Matz: Multifamily is still the favored asset class among lenders, which makes these deals very difficult to win. Industrial is becoming increasingly competitive, as e-commerce has significantly increased demand for distribution and fulfillment centers.
Traditional lenders are being more conservative and typically not lending greater than 65 percent loan-to-value. Retail loans are very challenging, as each new day brings news of more store closures and bankruptcies. However, well-located centers that have strong anchors, such as a grocer or credit tenant, on long-term leases with strong sales, are able to obtain financing at favorable terms.
CIRE: What are the challenges facing borrowers seeking commercial real estate financing in your market?
Braman: We see the biggest challenge as the wave of debt coming due out of the wall of maturities. According to multiple sources, including the Federal Reserve, as much as $430 billion in loans were originated in 2006 and 2007 at a time when underwriting was fairly aggressive. Today many of these loans are coming due, and the CMBS market is not originating to the same levels.
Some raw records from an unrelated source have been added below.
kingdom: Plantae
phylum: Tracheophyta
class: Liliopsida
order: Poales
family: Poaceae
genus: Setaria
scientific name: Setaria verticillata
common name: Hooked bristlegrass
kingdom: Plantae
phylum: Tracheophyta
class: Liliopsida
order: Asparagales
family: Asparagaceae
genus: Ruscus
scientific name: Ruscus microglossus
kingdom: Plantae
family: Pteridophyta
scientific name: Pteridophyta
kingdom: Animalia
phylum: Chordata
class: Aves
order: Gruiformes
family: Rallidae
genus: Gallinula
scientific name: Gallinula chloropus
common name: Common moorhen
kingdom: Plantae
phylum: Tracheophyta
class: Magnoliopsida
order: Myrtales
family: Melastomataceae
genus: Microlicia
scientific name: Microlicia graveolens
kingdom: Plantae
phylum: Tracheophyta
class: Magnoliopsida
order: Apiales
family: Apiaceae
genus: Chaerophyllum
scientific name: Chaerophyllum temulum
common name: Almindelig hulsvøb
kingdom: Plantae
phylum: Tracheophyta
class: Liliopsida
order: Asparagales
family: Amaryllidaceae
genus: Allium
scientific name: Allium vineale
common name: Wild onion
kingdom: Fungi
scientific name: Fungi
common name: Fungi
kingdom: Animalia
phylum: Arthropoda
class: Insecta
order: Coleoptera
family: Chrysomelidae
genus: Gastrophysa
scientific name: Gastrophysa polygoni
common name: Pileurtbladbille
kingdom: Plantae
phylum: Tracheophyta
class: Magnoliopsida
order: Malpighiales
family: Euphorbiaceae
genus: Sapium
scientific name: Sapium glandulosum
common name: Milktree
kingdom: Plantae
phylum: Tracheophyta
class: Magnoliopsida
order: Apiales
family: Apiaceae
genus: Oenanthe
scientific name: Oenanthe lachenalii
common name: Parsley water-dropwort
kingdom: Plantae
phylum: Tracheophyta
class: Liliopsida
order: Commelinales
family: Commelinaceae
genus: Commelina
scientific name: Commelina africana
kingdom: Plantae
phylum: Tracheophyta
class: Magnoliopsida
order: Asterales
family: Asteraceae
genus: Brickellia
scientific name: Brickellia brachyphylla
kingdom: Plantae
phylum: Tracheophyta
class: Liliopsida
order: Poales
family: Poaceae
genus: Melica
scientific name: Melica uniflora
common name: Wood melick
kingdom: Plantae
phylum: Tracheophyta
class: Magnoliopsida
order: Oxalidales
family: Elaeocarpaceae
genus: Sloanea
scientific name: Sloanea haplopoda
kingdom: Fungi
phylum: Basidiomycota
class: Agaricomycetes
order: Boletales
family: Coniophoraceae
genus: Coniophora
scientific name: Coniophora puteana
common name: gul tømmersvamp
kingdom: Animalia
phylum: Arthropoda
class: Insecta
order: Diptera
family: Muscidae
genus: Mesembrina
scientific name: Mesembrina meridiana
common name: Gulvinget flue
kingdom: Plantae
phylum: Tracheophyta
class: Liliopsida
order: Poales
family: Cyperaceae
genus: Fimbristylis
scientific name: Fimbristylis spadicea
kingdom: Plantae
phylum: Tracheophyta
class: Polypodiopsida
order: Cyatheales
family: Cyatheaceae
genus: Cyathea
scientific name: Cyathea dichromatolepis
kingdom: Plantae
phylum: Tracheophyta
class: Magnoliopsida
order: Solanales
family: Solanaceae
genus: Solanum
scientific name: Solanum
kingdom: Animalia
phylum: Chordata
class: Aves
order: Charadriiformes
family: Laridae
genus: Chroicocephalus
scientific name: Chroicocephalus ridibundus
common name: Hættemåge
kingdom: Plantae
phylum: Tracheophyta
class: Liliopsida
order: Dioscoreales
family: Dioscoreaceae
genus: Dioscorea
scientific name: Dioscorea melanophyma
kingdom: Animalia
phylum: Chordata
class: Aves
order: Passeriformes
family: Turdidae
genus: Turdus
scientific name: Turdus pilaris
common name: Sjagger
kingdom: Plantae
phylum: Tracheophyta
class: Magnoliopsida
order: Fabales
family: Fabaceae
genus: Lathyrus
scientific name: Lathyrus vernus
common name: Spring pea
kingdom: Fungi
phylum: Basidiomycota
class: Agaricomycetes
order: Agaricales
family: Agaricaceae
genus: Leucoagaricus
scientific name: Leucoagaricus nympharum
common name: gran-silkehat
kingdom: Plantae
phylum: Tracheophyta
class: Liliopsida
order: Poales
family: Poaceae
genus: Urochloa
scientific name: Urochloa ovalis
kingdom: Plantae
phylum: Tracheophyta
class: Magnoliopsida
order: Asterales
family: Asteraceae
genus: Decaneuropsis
As a result, gap financing is needed to take on the nexus between the outstanding loan amount and the capital available. We are addressing this gap with both preferred equity and mezzanine debt to reach 80 to 85 percent of current value.
Matz: Many properties are overleveraged as a result of 80 percent, interest-only CMBS financing loans, which were originated in 2007. Due to little equity growth since origination, these loans are difficult to refinance without an equity infusion from the borrower. There is an abundance of overleveraged loan requests, which do not have a clear path to stabilization. This, in turn, creates demand for high-yield bridge financing.
Olson: Most of the concern is focused on the government changes and the Trump administration. Discussion revolves around GSE reform and HUD cuts, but there is no consensus as to what the changes would look like. With an impending, albeit slow, tax reform, we are seeing tax credit investors price their equity for affordable housing developments.
These projects qualify for low-income housing tax credits up to 10 to 15 cents less than during 2016. As a result, some investors are pulling out of some markets altogether. Many investors are staying on the sidelines to figure out how the markets will react during the second quarter and even the third quarter of President Donald Trump's first year.
Davis: Equity is still a hot button. With new high-volatility commercial real estate rules, it's important that hard equity is put into a project, especially if it involves ground up construction. I would add the retail market as a lending challenge because of increased store closings.
How has your CCIM education and designation helped you as a lender?
Braman: As a CCIM, I am always using all three of the basic tenets of the organization. I use technology every day to enhance my product offerings and delivery to commercial real estate clients. I use the education to assist in the proper review and analysis of solid real estate opportunities. I rely on networking to reach out to my CCIM connections to provide supporting insight on local markets, as well as to recruit job candidates to work at our company.
Davis: My CCIM education and networking has resulted in my ability to provide customers with swift, efficient responses to their loan requests. It also demonstrates my credibility to the brokerage community and improves my opportunities to gain referrals.
Olson: Participating in CCIM events has given me the opportunity to meet many multifamily developers and investors. I hope to help them achieve their financing goals in 2017 and beyond.
Matz: The CCIM designation has connected me with many mortgage brokers and other market industry participants. The expansive CCIM education curriculum has helped diversify my skill set as a real estate finance professional and helped broaden my knowledge and expertise within the industry.